Compte tenu du peu d’attrait exercé par ce système, la vérificatrice estime que Québec pourrait, en vertu de la loi 20, obliger les médecins à utiliser Rendez-vous Santé Québec. Cela permettrait de tracer un meilleur portrait de l’accessibilité aux soins.

Réaction du ministre

En fin de journée, le ministre de la Santé, Christian Dubé, a indiqué qu’il était en train de négocier avec la Fédération des médecins omnipatriciens (FMOQ) le projet de rendre obligatoire l’adhésion des médecins au Rendez-vous Santé Québec.

«On a un plan très clair, qui fait partie de la stratégie qu’on a mise en place pour que les Québécois aient un meilleur accès à leur médecin de famille», a dit M. Dubé, en conférence de presse.

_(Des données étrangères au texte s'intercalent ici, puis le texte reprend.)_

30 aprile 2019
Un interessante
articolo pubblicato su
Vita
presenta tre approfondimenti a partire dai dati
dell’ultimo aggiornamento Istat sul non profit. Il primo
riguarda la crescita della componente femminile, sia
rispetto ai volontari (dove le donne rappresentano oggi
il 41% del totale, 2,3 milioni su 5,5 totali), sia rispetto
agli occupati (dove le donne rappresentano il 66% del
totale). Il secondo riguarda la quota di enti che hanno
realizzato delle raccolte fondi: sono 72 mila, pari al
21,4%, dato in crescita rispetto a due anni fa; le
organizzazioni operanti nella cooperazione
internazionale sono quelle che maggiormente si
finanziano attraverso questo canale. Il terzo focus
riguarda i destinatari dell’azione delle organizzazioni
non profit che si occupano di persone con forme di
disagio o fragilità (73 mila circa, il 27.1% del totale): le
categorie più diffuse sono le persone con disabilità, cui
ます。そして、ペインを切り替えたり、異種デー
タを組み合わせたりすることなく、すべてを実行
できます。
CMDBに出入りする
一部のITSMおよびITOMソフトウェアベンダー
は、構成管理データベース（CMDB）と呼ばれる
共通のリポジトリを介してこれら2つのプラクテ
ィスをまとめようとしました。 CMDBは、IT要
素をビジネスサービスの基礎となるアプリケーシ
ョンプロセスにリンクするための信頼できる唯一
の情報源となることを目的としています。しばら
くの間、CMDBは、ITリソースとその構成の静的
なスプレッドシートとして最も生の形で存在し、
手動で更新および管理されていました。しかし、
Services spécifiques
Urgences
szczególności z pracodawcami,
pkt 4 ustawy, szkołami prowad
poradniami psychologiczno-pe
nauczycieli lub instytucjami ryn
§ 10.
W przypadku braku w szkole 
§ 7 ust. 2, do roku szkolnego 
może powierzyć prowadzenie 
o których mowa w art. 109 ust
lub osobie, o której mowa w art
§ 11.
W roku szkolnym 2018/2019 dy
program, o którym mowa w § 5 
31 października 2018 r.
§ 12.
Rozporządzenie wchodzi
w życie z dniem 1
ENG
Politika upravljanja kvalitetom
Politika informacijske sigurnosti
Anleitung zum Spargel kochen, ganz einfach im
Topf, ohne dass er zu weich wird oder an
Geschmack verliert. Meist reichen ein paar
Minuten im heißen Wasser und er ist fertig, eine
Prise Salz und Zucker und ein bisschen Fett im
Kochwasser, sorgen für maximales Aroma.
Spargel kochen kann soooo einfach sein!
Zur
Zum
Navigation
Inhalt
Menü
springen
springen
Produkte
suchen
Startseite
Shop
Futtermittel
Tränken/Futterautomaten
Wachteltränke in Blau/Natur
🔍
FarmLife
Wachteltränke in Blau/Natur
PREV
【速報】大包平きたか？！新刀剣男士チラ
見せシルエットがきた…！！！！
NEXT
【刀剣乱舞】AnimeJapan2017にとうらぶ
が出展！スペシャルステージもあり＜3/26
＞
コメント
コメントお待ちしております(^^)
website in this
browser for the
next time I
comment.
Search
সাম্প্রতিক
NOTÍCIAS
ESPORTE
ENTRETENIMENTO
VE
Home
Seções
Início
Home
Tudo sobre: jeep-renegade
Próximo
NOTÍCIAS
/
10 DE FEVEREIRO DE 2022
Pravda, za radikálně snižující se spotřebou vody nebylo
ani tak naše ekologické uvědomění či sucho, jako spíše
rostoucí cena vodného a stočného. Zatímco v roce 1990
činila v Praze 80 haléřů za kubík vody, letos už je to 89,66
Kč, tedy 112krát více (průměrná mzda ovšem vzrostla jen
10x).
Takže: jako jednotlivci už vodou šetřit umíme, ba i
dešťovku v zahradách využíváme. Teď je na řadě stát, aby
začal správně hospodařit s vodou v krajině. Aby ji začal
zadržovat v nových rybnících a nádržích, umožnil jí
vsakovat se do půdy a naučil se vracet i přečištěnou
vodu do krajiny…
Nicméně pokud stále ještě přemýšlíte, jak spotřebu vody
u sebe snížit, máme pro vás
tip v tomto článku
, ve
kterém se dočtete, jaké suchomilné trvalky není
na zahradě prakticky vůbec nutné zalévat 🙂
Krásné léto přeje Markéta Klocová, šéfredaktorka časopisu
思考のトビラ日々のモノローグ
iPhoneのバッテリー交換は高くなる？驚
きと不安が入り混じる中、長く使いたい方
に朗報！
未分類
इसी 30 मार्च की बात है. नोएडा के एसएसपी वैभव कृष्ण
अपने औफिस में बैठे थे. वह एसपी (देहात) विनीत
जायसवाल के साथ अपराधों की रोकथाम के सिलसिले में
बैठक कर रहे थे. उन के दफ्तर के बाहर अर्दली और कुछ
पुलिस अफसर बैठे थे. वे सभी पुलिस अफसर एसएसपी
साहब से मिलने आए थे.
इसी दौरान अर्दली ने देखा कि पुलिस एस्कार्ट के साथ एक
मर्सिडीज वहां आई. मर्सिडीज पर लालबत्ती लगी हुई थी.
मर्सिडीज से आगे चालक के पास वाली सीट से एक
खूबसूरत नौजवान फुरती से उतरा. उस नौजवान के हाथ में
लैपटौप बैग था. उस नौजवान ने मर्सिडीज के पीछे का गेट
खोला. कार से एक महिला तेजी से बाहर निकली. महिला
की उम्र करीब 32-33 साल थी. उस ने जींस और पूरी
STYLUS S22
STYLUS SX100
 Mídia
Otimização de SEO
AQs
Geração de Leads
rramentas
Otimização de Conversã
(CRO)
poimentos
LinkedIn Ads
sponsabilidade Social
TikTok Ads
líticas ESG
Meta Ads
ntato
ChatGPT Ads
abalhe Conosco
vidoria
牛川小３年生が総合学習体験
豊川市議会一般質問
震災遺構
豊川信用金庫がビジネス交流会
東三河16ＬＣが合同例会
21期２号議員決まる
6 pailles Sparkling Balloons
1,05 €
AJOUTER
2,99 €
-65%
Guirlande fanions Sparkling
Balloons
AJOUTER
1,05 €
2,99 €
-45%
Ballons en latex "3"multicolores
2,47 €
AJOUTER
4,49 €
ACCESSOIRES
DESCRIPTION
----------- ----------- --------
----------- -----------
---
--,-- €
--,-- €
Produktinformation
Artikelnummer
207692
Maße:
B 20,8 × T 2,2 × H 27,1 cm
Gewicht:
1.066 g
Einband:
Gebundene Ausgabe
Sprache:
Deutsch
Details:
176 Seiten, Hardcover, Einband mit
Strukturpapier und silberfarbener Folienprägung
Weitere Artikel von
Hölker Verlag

Le but du gouvernement: faire en sorte que tous les Québécois, même ceux qui n’ont pas de médecin de famille, puissent obtenir un rendez-vous avec un médecin en moins de 36 heures, a-t-il précisé, réaffirmant l’engagement pris par la CAQ en campagne électorale, il y a deux ans. 

Les partis d’opposition sont sceptiques.

Québec solidaire retient du rapport que «malgré plus d’un milliard $ en mesures incitatives versé aux médecins, plus de 600 000 personnes sont toujours en attente d’un médecin pour les soigner. Garantir un médecin de famille à chaque Québécois était une promesse phare de la CAQ. Deux ans plus tard, non seulement la liste n’a pas baissé, mais elle a augmenté!», a déploré le porte-parole, le député Sol Zanetti.

L’opposition péquiste fait elle aussi un constat d’échec de la gouvernance caquiste, critiquant sa «gestion de fonds publics déficiente», «catastrophique» en ce domaine. En point de presse, le porte-parole en santé, le député Joël Arseneau, a réclamé «beaucoup plus de rigueur» de la part du gouvernement quant à l’accès aux soins de santé, en développant les outils appropriés pour mesurer les progrès accomplis.

«Le gouvernement fait fausse route sur toute la ligne», selon lui.